:: SOURCE PASSAGE ::

Enterprise repository 430 is a storage area such as databases 322, 324, and 326 of FIG. 3.


FIG. 5 is a functional block diagram of exemplary conversion architecture 500 in accordance with an illustrative embodiment of the present invention.  Conversion architecture 500 is a software mechanism that two enterprise information systems
(EIS), upstream enterprise information system 502 and downstream enterprise information system 510.  Upstream enterprise information system 502 and downstream enterprise information system 510 are enterprise information systems where enterprise
applications are run such as enterprise applications 310, 312, and 314 of FIG. 3.  Conversion architecture 500 is a software mechanism that takes after image business graph 506 from storage unit 504 in upstream enterprise information system 502 and
utilizes stored information 514 in storage unit 512 of downstream enterprise information system 510 to convert after image business graph 506 into delta business graph 516 in hub 508.  Delta business graph 516 may be stored in any type of data structure
such as storage unit 518.  The conversion of after image business graph 506 into delta business graph 516 is described in FIG. 6.  Delta business graph 516 is a generic business graph as it is not in the format of either upstream enterprise information
system 502 or downstream enterprise information system 510.


FIG. 6 is an illustration of an exemplary conversion of an after image business graph into a delta business graph in accordance with an illustrative embodiment of the present invention.  The exemplary conversion demonstrates enterprise
information system X 602 publishing X after image business graph 604, represented by X AIBG.  X after image business graph (X AIBG) 604 goes through transformation component 606 that transforms X after image business graph 604 (X AIBG), which is an
Application Specific Business Object (ASBO) with respect to enterprise information system X, into G after image business graph (G AIBG) 608.  G after image business graph (G AIBG) 608 is a hub canonical generic business object representation of x after
image business graph 604.


The transformation performed by transformation component 606 may be performed by mapping the application specific object graph that comes into a generic object graph.  The precise semantics of this mapping depends on the object graph coming in,
which is application specific, and the target object graph, which is the generic form.  The mapping will be unique for each to/from set of object graphs.  For example, an application specific business object is SAPCustomer, which has fields in it that
are specific to SAP.  Customer is a generic business object, which has fields in it that are related to customer but do not pertain to any one specific enterprise information system.


A reverse mapping is then performed to transform G after image business graph (G AIBG) 608 into Y after image business graph 612 (Y AIBG).  Forward mapping is SAPCustomer to Customer, a reverse mapping example would be Customer being mapped to
SAPCustomer--the opposite mapping.  The transformation follows the normal pattern leveraging of transformation component 610 that transforms G after image business graph (G AIBG) 608 into Y after image business graph 612 (Y AIBG).  Thus, the
transformation performed in transformation component 610 is conceptually similar to the transformation performed in transformation component 606, but instantiated very differently.  That is, for example, the transformation performed in transformation
component 610 is responsible for mapping from SAPCustomer to Customer, or from Customer to SAPCustomer, or from PSFTCustomer to Customer, or vice versa.  In other words, one mapping is SAPCustomer to Customer, while the other mapping is Customer to
PeopleSoftCustomer.

:::
:: EXTRACTED MATERIAL ::

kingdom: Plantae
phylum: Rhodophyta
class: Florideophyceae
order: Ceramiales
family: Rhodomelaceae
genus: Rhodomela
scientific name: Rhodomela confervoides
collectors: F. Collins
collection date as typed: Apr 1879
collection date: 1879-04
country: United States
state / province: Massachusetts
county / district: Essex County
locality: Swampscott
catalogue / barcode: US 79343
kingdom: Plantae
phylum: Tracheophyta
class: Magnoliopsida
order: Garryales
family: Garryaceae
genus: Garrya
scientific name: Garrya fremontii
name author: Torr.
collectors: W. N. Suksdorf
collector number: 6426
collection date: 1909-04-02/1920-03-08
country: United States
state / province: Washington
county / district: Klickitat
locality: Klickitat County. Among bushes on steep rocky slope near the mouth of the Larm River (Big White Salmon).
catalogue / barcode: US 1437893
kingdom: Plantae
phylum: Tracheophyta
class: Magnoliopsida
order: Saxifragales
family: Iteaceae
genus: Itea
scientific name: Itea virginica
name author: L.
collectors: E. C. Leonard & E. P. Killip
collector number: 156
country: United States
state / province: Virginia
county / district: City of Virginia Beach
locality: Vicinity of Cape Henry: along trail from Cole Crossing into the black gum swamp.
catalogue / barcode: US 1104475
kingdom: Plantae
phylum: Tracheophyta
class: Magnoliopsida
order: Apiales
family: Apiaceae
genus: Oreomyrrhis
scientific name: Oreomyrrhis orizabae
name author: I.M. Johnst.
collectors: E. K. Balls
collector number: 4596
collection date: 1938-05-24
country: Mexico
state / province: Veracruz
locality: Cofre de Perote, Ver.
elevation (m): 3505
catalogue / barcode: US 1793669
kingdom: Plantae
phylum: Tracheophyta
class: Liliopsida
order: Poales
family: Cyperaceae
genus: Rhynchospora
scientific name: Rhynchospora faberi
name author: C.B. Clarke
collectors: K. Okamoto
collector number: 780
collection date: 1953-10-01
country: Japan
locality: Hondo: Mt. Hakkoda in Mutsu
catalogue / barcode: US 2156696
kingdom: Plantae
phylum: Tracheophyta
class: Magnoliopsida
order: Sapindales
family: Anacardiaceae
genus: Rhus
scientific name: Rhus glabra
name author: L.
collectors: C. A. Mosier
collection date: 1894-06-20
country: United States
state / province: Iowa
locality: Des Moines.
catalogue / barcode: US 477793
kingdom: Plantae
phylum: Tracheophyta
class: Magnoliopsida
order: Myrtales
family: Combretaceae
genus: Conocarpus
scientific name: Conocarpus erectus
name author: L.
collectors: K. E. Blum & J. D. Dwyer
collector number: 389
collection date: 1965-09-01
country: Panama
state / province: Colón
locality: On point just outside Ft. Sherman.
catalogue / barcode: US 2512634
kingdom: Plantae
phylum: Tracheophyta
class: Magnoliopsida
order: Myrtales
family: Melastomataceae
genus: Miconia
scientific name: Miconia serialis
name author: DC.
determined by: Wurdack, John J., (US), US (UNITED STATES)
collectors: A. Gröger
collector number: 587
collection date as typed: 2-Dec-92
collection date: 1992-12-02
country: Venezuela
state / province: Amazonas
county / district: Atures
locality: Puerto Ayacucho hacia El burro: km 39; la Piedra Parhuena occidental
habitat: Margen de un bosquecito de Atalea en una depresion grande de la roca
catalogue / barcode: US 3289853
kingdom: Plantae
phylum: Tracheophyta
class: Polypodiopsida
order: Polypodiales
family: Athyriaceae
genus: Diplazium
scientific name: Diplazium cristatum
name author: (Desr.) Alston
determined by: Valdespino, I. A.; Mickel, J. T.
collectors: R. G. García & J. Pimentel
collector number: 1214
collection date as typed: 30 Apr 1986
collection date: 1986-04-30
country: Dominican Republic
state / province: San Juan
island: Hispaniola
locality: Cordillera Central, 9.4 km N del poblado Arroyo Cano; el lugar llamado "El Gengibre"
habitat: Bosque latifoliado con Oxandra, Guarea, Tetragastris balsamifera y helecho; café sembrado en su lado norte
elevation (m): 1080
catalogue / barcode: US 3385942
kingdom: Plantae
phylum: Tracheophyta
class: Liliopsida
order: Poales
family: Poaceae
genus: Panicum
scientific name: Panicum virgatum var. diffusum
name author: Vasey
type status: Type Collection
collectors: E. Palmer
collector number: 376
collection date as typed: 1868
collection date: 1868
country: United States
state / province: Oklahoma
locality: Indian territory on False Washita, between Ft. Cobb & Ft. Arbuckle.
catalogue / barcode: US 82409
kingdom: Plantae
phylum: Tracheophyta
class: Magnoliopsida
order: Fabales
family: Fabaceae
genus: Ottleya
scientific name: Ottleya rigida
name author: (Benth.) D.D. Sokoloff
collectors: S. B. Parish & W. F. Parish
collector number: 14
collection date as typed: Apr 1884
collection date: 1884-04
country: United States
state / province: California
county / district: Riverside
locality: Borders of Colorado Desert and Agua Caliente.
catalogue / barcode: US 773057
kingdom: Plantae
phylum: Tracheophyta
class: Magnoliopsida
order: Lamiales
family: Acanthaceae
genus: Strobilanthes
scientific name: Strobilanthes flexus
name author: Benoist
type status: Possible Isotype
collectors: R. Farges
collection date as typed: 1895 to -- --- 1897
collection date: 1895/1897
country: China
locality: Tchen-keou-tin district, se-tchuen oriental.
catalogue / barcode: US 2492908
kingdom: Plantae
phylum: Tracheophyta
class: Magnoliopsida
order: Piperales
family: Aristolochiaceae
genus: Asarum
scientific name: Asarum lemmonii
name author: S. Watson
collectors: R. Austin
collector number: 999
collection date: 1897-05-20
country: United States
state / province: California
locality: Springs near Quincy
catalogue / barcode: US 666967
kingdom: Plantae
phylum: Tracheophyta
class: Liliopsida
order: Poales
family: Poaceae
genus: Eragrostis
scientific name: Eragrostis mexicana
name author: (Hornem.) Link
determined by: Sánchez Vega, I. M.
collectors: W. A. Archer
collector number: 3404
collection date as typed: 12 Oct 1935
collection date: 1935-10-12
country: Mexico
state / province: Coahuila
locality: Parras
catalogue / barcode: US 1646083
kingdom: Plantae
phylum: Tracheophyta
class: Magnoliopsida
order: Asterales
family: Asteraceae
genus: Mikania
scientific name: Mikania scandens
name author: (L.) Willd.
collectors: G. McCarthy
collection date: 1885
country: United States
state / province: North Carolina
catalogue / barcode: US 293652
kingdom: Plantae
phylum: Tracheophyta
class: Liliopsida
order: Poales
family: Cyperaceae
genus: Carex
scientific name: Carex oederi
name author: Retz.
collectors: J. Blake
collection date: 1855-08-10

:::

PROBLEMS:
1. According to the business graph conversion passage, what kind of business object is Customer?
2. Carry on the business graph conversion passage, starting after its final sentence.

RESPONSES:
1. Customer is a generic business object whose fields relate to customer but do not pertain to any one specific enterprise information system.

2.
A key portion of this exemplary conversion is the utilization of information available from enterprise information system Y 614 that is used to transform the Y after image business graph 612 (Y AIBG) into a Y delta business graph (Y .DELTA.BG)
618 through the normal pattern leveraging of transformation component 616.  A delta level change describes the changes to an object graph by annotating each property change in the object graph as a create, update, or delete.  The information may be new
information or previously stored information with relation to previous conversions.


Thus, for example, an earlier conversion may have consisted of four elements but a current conversion consists of only five elements.  Thus, enterprise information system Y 614 can provide transformation information that elements previously
converted are not part of this conversion.


Normal pattern leveraging of transformation component 620 transforms Y delta business graph (Y .DELTA.BG) 618 into G delta business graph (G .DELTA.BG) 622.  Finally, an exemplary demonstration of a potential use of the above described mechanism
is shown by using G delta business graph (G .DELTA.BG) 622 in Flow Manager or Adaptive Entity process 624.  Flow Manager or Adaptive Entity process 624 may be any type of business object graph that requires a delta form as part of its contract.  That is
Flow Manager or Adaptive Entity process 624 has an expectation of this type of data, which is standardized as part of the SDO specification.


To reiterate the utilization of information available from enterprise information system Y 614 as the key concept, the following example is provided.  If the upstream system is an order taking/modification system, and an order is created,
initially, that order and all the order's line items are passed to the downstream system.  The same order, with, for example, four line items exists upstream and downstream in both persistent stores.  Then, when the upstream system is updated, through a
user adding an order line item to the order and modifying one of the existing order line items, the upstream adapter queries the upstream system to determine the after image, which is an order, with five order line items.  The after image does not have
the "delta" information yet, that is, the after image does not know that one was added and one was modified, the after image merely knows what the new version looks like.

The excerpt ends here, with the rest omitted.